(882) Investigating the Susceptibility of Peripheral Immune Cells to Human Respiratory Syncytial Virus (RSV) Infection

Introduction/Rationale: Respiratory syncytial virus (RSV) infects nearly all children by two years of age and causes up to 199,000 childhood deaths annually worldwide. A hallmark of RSV infection is its ability to cause recurrent disease throughout life, suggesting inadequate long-term cellular immunity. Current understanding of RSV-induced immune responses is largely derived from murine models, which are only semi-permissive to infection and resistant to reinfection, limiting their translational relevance. Although RSV has been shown to infect B cells and monocytes in mice, the full extent of RSV’s interaction with diverse human immune cell subsets remains unclear.
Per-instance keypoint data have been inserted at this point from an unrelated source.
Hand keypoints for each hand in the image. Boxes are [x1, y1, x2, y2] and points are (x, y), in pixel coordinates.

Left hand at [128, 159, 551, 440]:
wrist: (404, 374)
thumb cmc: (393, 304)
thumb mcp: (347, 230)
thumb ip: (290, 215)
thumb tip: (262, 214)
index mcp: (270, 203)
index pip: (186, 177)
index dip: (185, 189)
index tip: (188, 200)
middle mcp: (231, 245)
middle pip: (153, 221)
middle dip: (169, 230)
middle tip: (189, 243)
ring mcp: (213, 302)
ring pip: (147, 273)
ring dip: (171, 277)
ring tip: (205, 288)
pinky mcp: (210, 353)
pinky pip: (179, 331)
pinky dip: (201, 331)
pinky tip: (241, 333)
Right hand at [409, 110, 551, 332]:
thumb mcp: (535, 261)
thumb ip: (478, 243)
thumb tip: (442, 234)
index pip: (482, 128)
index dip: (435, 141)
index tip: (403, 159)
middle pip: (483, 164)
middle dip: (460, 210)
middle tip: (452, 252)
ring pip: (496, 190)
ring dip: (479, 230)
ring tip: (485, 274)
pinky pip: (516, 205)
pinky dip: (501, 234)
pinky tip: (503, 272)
Methods: To address this gap, we are using human peripheral blood mononuclear cells (PBMCs) to define how T cells, B cells, monocytes, dendritic cells, and natural killer (NK) cells respond to RSV infection. We hypothesize that specific PBMC subsets become differentially infected and that their susceptibilities change over the course of infection due to cellular maturation and cytokine-driven modulation.

Results: Our data shows approximately 10% excess PBMC death during RSV infection, with 1–2% of cells identified as RSV-positive by flow cytometry. Infectious viral particles are detected predominantly within cells over a 6-day infection period. Imaging flow cytometry confirms that RSV actively infects all five immune cell subsets and induces distinct phenotypic changes. Among these, monocytes exhibit the highest susceptibility, showing markedly greater viral uptake than T cells and other subsets.
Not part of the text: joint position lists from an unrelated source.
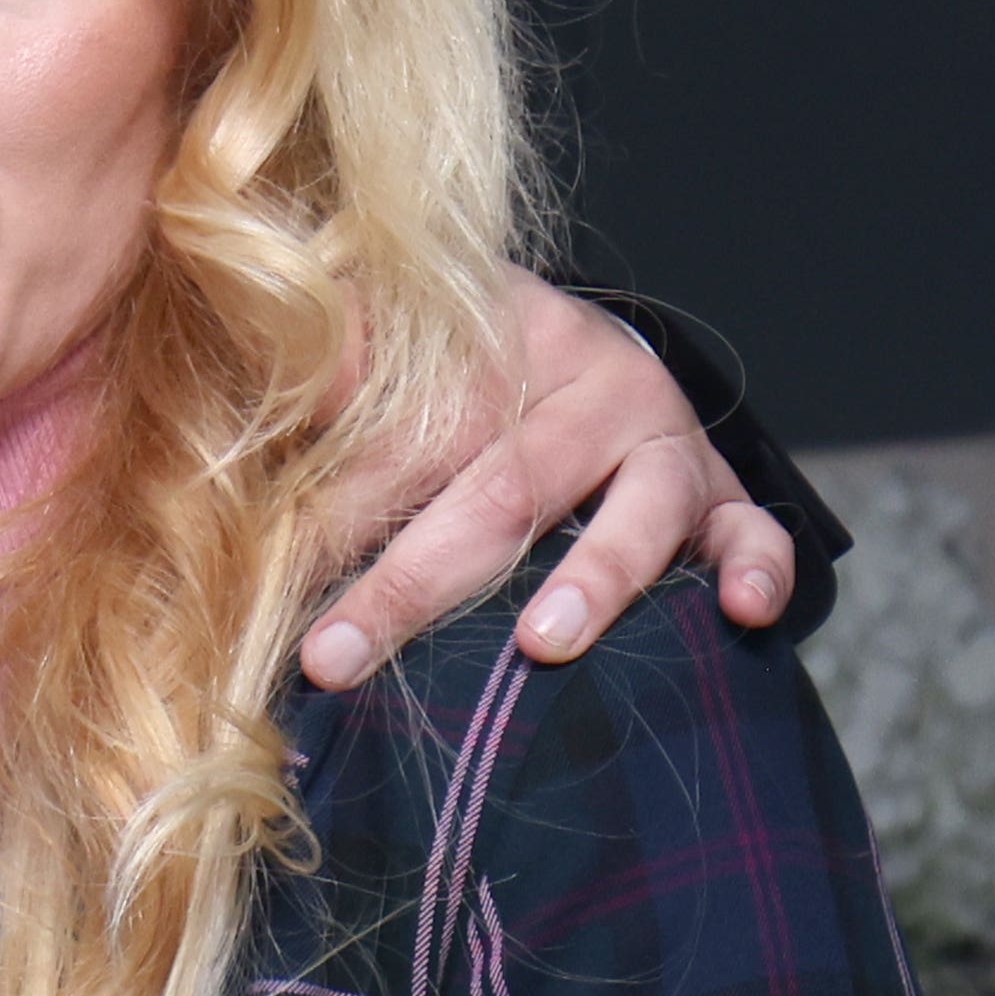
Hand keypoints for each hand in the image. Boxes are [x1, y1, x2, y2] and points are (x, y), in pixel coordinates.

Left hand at [299, 277, 796, 691]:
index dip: (333, 508)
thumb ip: (330, 370)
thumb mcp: (398, 351)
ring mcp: (663, 441)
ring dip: (595, 576)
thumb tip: (237, 378)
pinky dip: (757, 566)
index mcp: (493, 340)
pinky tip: (744, 613)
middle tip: (338, 655)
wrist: (588, 355)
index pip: (407, 432)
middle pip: (501, 487)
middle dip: (413, 582)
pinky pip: (753, 530)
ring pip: (637, 508)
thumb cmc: (464, 377)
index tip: (266, 577)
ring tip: (543, 644)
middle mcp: (587, 385)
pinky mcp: (723, 495)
Conclusion: These findings provide the first comprehensive evidence that RSV targets multiple human immune cell populations ex vivo, leading to cell-type–specific alterations. The insights gained from this study will set the stage for developing a novel co-culture system integrating adult human nasal organoids with isolated human immune cells to establish a more physiologically relevant model for studying cell-mediated immune responses to RSV infection.